→ EXERCISE MATERIALS:
◆ ◆ ◆ ◆

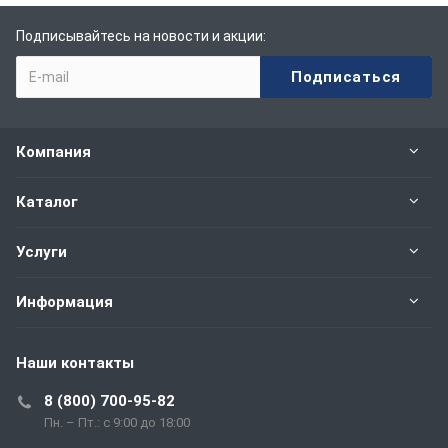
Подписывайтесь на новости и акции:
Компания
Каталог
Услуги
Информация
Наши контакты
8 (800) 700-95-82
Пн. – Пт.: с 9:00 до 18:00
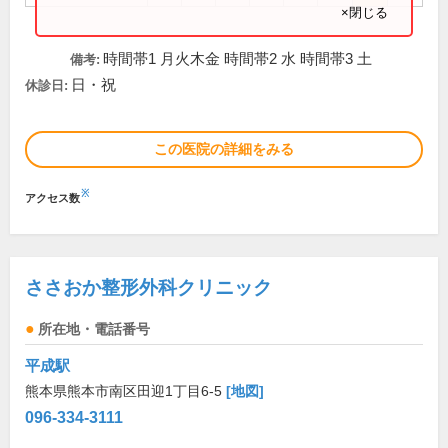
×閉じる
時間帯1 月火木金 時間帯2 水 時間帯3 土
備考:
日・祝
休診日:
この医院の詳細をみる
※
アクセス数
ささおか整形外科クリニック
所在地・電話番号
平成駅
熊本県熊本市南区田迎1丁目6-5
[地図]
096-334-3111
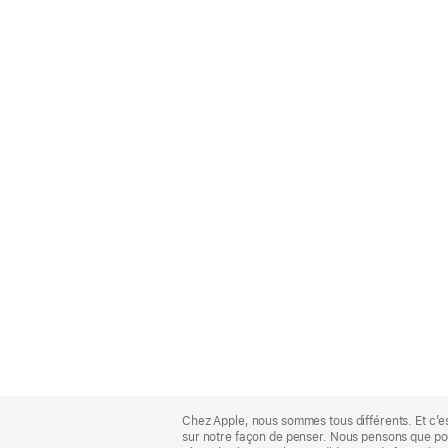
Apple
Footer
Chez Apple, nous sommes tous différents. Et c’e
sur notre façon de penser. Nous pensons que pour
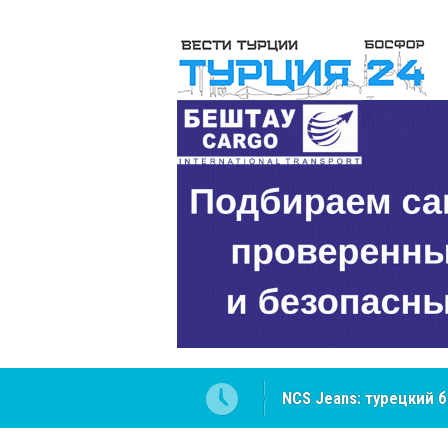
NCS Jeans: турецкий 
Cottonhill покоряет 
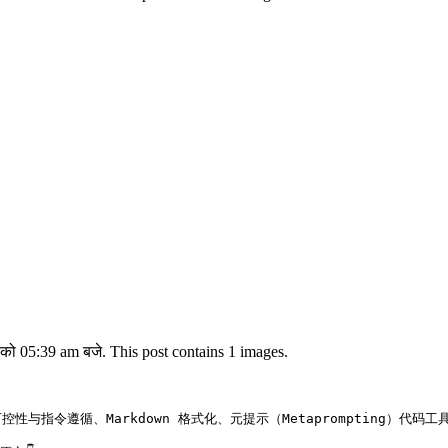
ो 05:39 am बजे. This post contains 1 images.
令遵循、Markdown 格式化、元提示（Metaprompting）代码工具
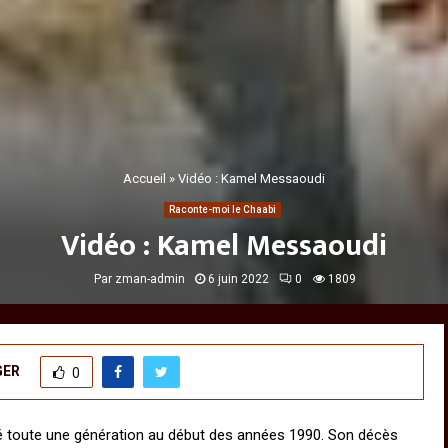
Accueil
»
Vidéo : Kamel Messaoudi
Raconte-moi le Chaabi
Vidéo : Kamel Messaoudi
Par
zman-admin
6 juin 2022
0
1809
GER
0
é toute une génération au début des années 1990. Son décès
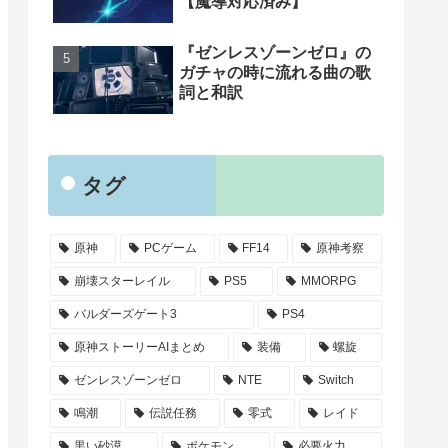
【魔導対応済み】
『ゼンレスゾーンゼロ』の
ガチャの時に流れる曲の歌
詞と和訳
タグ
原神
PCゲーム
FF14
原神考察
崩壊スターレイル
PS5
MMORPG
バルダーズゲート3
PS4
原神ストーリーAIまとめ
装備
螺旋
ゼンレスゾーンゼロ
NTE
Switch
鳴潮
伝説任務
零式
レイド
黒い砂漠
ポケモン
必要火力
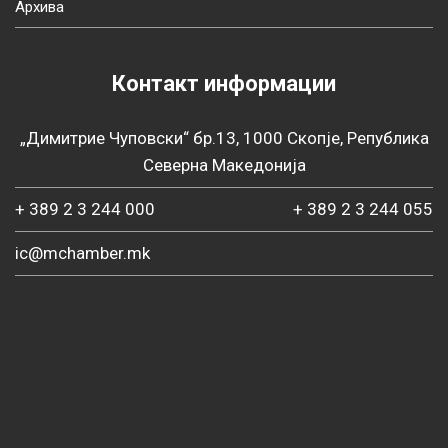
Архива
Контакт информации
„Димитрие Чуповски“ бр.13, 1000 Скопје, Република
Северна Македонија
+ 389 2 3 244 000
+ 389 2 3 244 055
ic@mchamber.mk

◆ ◆ ◆ ◆

Reproduce the listing word for word, starting at its first line and ending at the line that contains "é toute une", with both ends included. Leave the pictures out of your answer.

→ COMPLETED TASK:
Подписывайтесь на новости и акции:
Компания
Каталог
Услуги
Информация
Наши контакты
8 (800) 700-95-82
Пн. – Пт.: с 9:00 до 18:00
×閉じる
時間帯1 月火木金 時間帯2 水 時間帯3 土
備考:
日・祝
休診日:
この医院の詳細をみる
※
アクセス数
ささおか整形外科クリニック
所在地・電話番号
平成駅
熊本県熊本市南区田迎1丁目6-5
[地図]
096-334-3111
Apple
Footer
Chez Apple, nous sommes tous différents. Et c’e
sur notre façon de penser. Nous pensons que pour
NCS Jeans: турецкий 
Cottonhill покоряет 
ो 05:39 am बजे. This post contains 1 images.
令遵循、Markdown 格式化、元提示（Metaprompting）代码工具
Accueil
»
Vidéo : Kamel Messaoudi
Raconte-moi le Chaabi
Vidéo : Kamel Messaoudi
Par
zman-admin
6 juin 2022
0
1809
GER
0
é toute une génération au début des années 1990. Son décès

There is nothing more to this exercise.